La pièce qui porte l’effigie de César appartient à César. Mais l’homme est à l’image de Dieu et ne peut donc appartenir à un autre pouvoir. Par destination, il appartient à Dieu seul. Tout ce qui -au nom d’un autre pouvoir- heurte, entache, méprise, maltraite cet humain s’oppose à Dieu. Dans notre monde violent, les conséquences proprement politiques d’une telle affirmation sont nombreuses. À notre monde marchand, il faut rappeler que l’homme n’est pas une marchandise.

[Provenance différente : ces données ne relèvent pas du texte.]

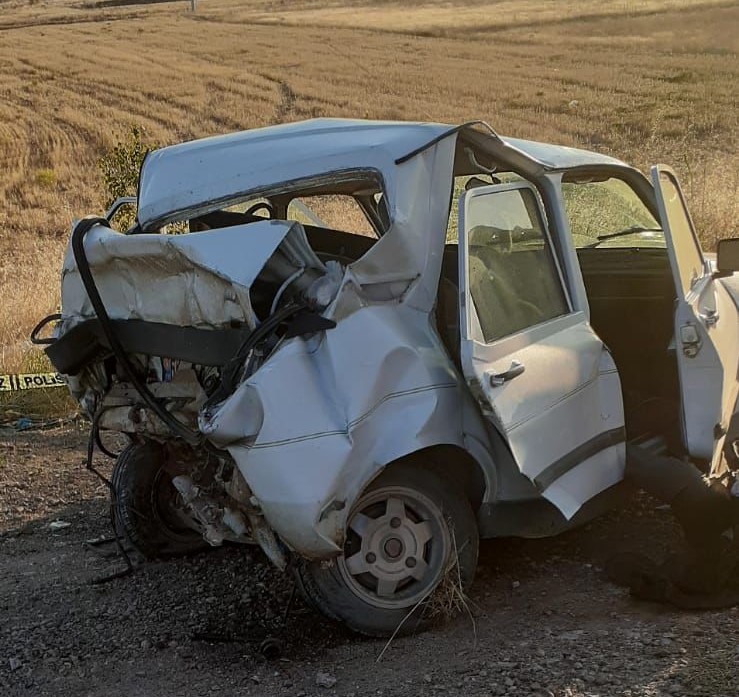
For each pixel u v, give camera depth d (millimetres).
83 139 38312
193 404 4152
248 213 5387
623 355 5461
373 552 4043
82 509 6164
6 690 3859
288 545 3793
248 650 4109
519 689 3498
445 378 4043
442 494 4086
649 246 5633
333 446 3697
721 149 25641
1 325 12008
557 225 4660
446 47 60969
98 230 4383
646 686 3434
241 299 3760
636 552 4695
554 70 47281
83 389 4602
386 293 4059
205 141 5035
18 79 55188
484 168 4785
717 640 3777
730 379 4922
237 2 116062
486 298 4129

Naturellement, les croyants ne sont pas les seuls à manifester un tel respect de l’humain. Une particularité européenne porte sur le « vivre ensemble » de populations différentes. Cette grande « polis » est celle de tous. Les uns ont une conviction religieuse (il en est plusieurs….) ; les autres n’en ont pas (agnostiques ou athées). Il importe seulement que tous se respectent. Religieux ou non, l’humain est au centre. Telle est la source de tous les humanismes.

Une religion est un chemin d’évolution. De l’humain vers le plus humain. Mais nulle exclusive n’est ici à sa place. Comme le rappelle une parole coranique :

« Si ton Seigneur l’avait voulu, tous les habitants de la terre auraient cru.
Est-ce à toi de contraindre les hommes à être croyants ? ».